» Set task: Report every line in the rows below that contains the string "context", copying each such line in full.
*** Input records
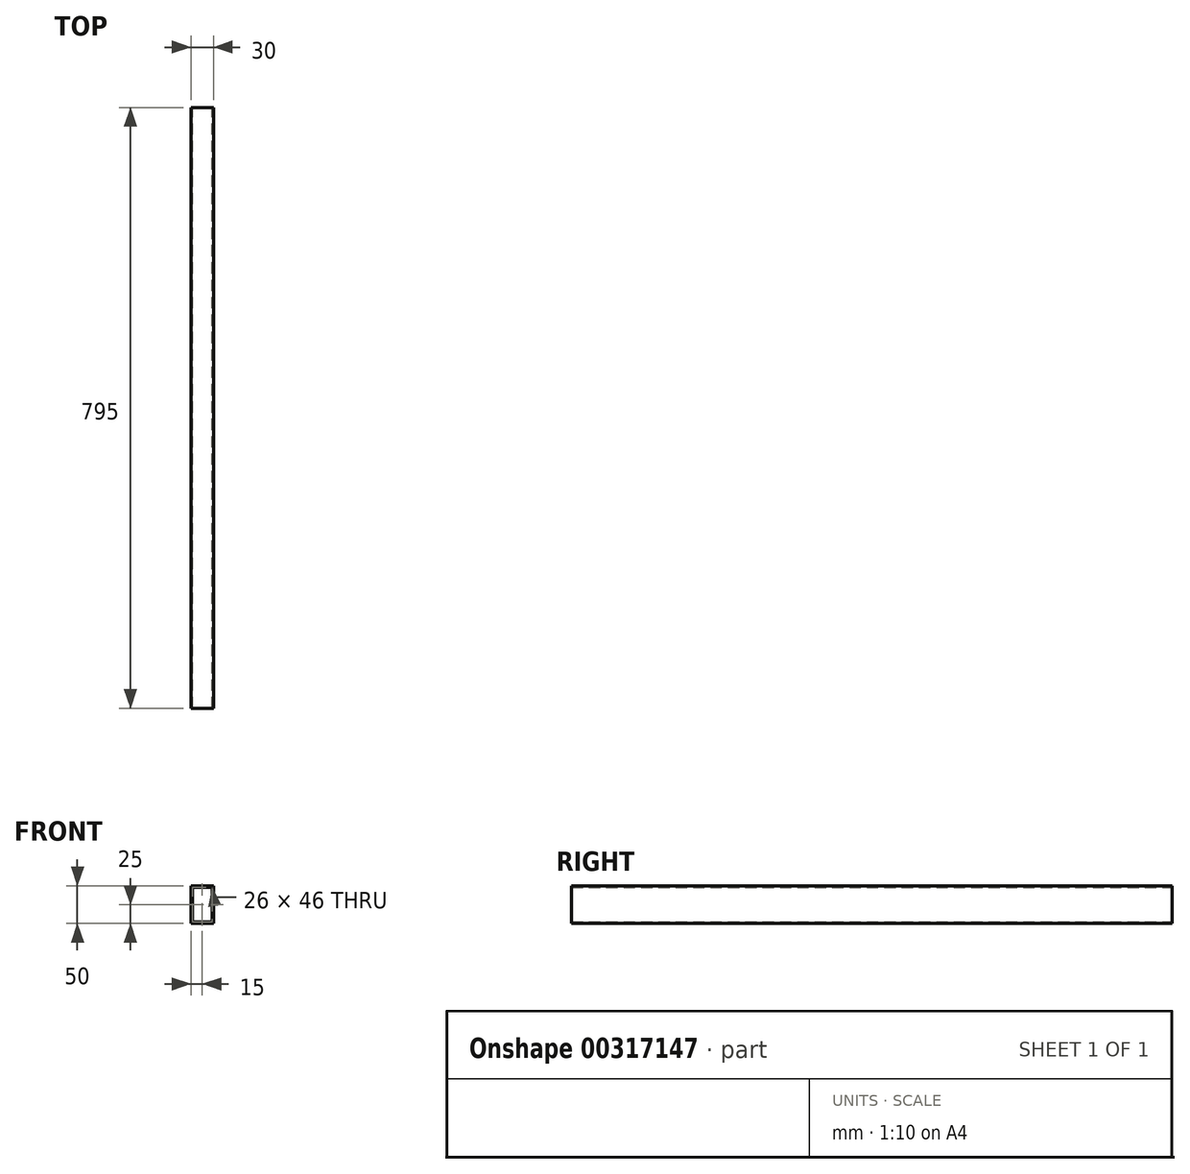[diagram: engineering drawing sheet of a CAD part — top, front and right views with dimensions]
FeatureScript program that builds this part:
annotation { "Feature Type Name" : "Feature", "Feature Type Description" : "" }
export const myFeature = defineFeature(function(context is Context, id is Id, definition is map)
    precondition{}
    {
        {
            var Q0;
            Q0=qCreatedBy(makeId("Front.planeOp"),FACE);
            var sketch = newSketch(context, id + "F0", { "sketchPlane" : qUnion([Q0])});
            skLineSegment(sketch, "E0.bottom", {"start": v(15, 25) * mm, "end": v(-15, 25) * mm});
            skLineSegment(sketch, "E0.top", {"start": v(15, -25) * mm, "end": v(-15, -25) * mm});
            skLineSegment(sketch, "E0.left", {"start": v(15, 25) * mm, "end": v(15, -25) * mm});
            skLineSegment(sketch, "E0.right", {"start": v(-15, 25) * mm, "end": v(-15, -25) * mm});
            skPoint(sketch, "E0.middle", {"position": v(0, 0) * mm});
            skLineSegment(sketch, "E1.0", {"start": v(13, -23) * mm, "end": v(-13, -23) * mm});
            skLineSegment(sketch, "E1.1", {"start": v(13, 23) * mm, "end": v(13, -23) * mm});
            skLineSegment(sketch, "E1.2", {"start": v(13, 23) * mm, "end": v(-13, 23) * mm});
            skLineSegment(sketch, "E1.3", {"start": v(-13, 23) * mm, "end": v(-13, -23) * mm});
            skSolve(sketch);
        }
        {
            var Q0;
            Q0=makeQuery(id+"F0.imprint","IMPRINT",FACE,{"disambiguationData":[TD([[makeQuery(id+"F0.imprint","IMPRINT",EDGE,{"derivedFrom":sQuery(id+"F0.wireOp",EDGE,"E0.bottom")}),1.0]])]});
            extrude(context, id + "F1", {"entities" : qUnion([Q0]), "endBound" : BoundingType.SYMMETRIC, "depth" : (845 - 50) * mm});
        }
    });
******
» Finished answer:
export const myFeature = defineFeature(function(context is Context, id is Id, definition is map)
            var sketch = newSketch(context, id + "F0", { "sketchPlane" : qUnion([Q0])});
            extrude(context, id + "F1", {"entities" : qUnion([Q0]), "endBound" : BoundingType.SYMMETRIC, "depth" : (845 - 50) * mm});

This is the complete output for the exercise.